Given problem 1: Revise the retirement planning passage starting at "Why then would" and ending at "imagination and vision.", putting "future retirees" in place of "pre-retirees".
Given problem 2: Carry the text about preparing for retirement forward from its final line.

Source:
|---|

So, what’s the other part of the equation? That’s being prepared for the next 30 years of retirement.

Too many are so focused on getting out of the ‘work’ or ‘career trap’ that they really seem to care little about what will happen when they leave their jobs.

That’s a shame—and a missed opportunity. It’s as if they think retirement will take care of itself when, actually, the opposite is generally true.

Quite often, more time is spent planning a two-week holiday than planning for a 30-year retirement. Think of it this way: Would anyone take a two-week holiday without planning how to get to their destination, where they’re staying and what activities they might do? Of course not.

Why then would anybody embark on a 30-year (1560 week) adventure of retirement with the sole concern being financial, nothing more?

Lack of readiness or preparedness for retirement is more common than you’d think. And, unfortunately, it isn’t a priority for many pre-retirees.

It’s true that the ‘I’ll retire when I’m 58’ plan is often a priority, but beyond that, there’s not a lot of planning.

Too often, in discussing retirement with individuals, I’ve discovered this lack of planning and thought about retirement. Usually, it’s due to fear of the unknown and lack of imagination and vision.

What does your retirement look like?

|---|

(Entries from a dataset)
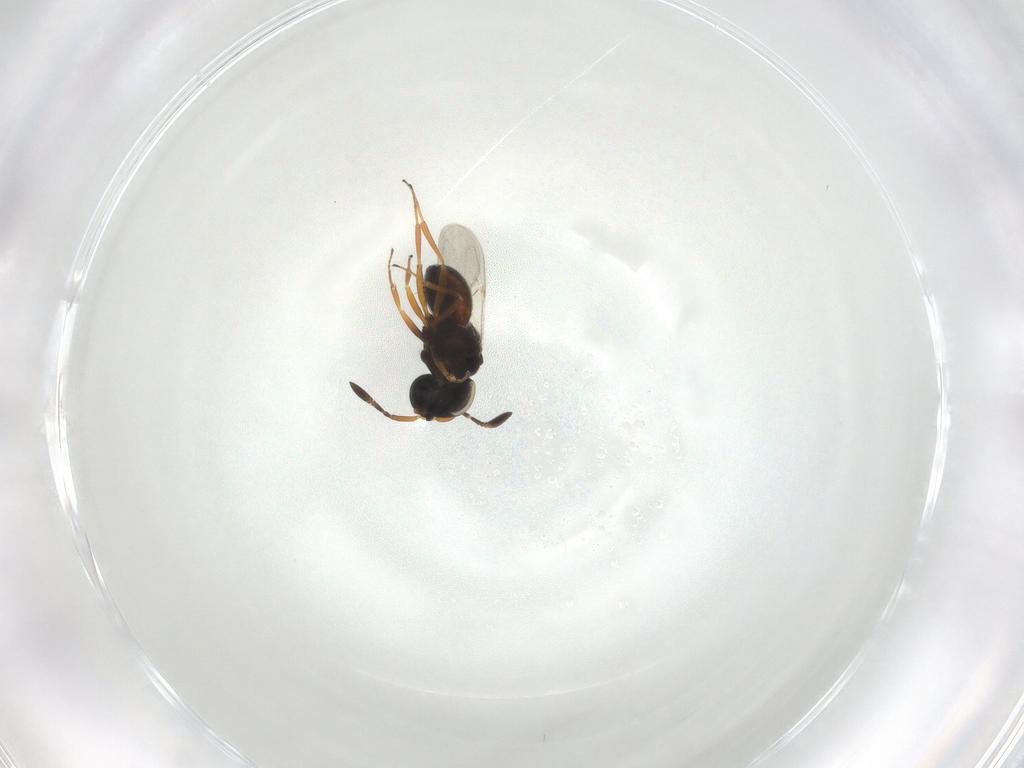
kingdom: Animalia
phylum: Arthropoda
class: Insecta
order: Hymenoptera
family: Scelionidae
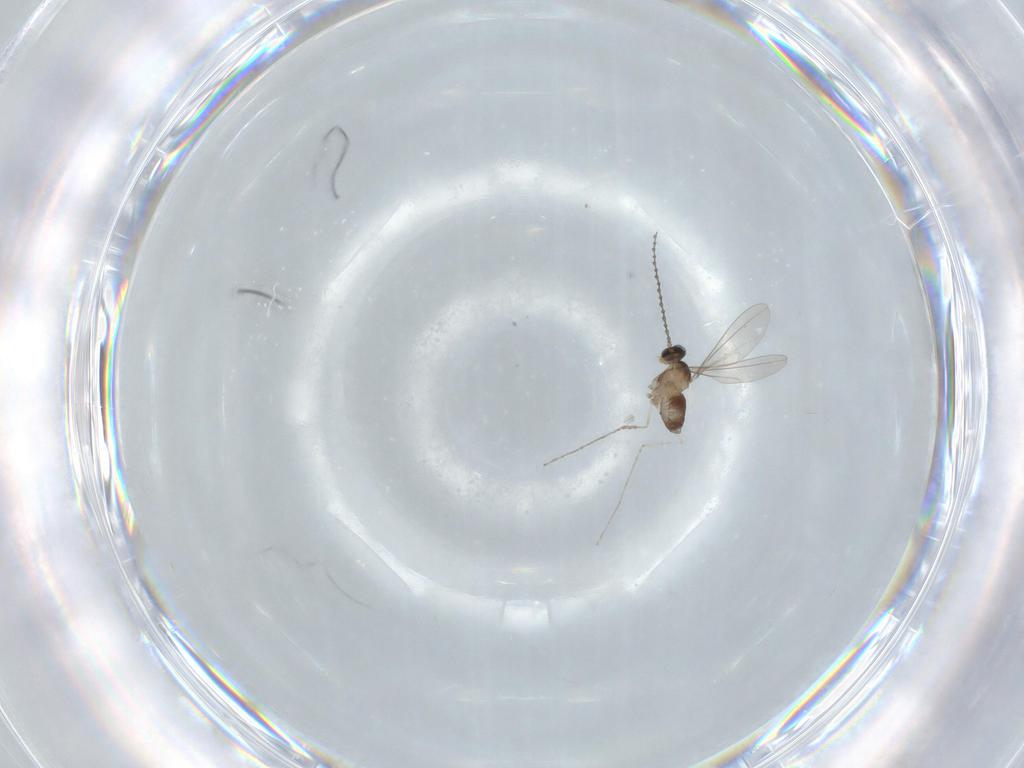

|---|

Output 1:
Why then would anybody embark on a 30-year (1560 week) adventure of retirement with the sole concern being financial, nothing more?

Lack of readiness or preparedness for retirement is more common than you’d think. And, unfortunately, it isn’t a priority for many future retirees.

It’s true that the ‘I’ll retire when I’m 58’ plan is often a priority, but beyond that, there’s not a lot of planning.

Too often, in discussing retirement with individuals, I’ve discovered this lack of planning and thought about retirement. Usually, it’s due to fear of the unknown and lack of imagination and vision.

Output 2:
If you were asked, ‘What does your retirement look like to you?’ how would you respond? With an enthusiastic, well thought out plan? Or a blank stare? Will your retirement keep you interested, engaged and energetic?

After you’ve retired and had your well-deserved holiday, finished the odd jobs around the house and committed to looking after the grandchildren, will you feel satisfied and valued? Is it enough to keep you going for the next 10 years, let alone the next 30 years?

If not, I’m not sure there’ll be a back-up job waiting for you at Bunnings hardware store.

So, just as important as saving for the future is having some sort of vision of what your future will be.

It’s also important to remember that your retirement will be totally different from your parents’ and you are responsible for its success or failure.

Pathway to success

To help you become a retirement success here are four ideas to consider: 

  1. Vision: successful retirees retire to something; failed retirees retire from something.
  2. Balance: successful retirees find a balance between vocation and vacation; failed retirees swing from being consumed by work to being consumed with leisure. 
  3. Work: successful retirees keep themselves involved with meaningful activities; failed retirees drift into boredom and lack of purpose.
  4. Well-being and ageing: successful retirees focus on growing and their well-being; failed retirees just take what comes.

By focusing on retirement success and taking conscious action, you will retire with purpose and on purpose.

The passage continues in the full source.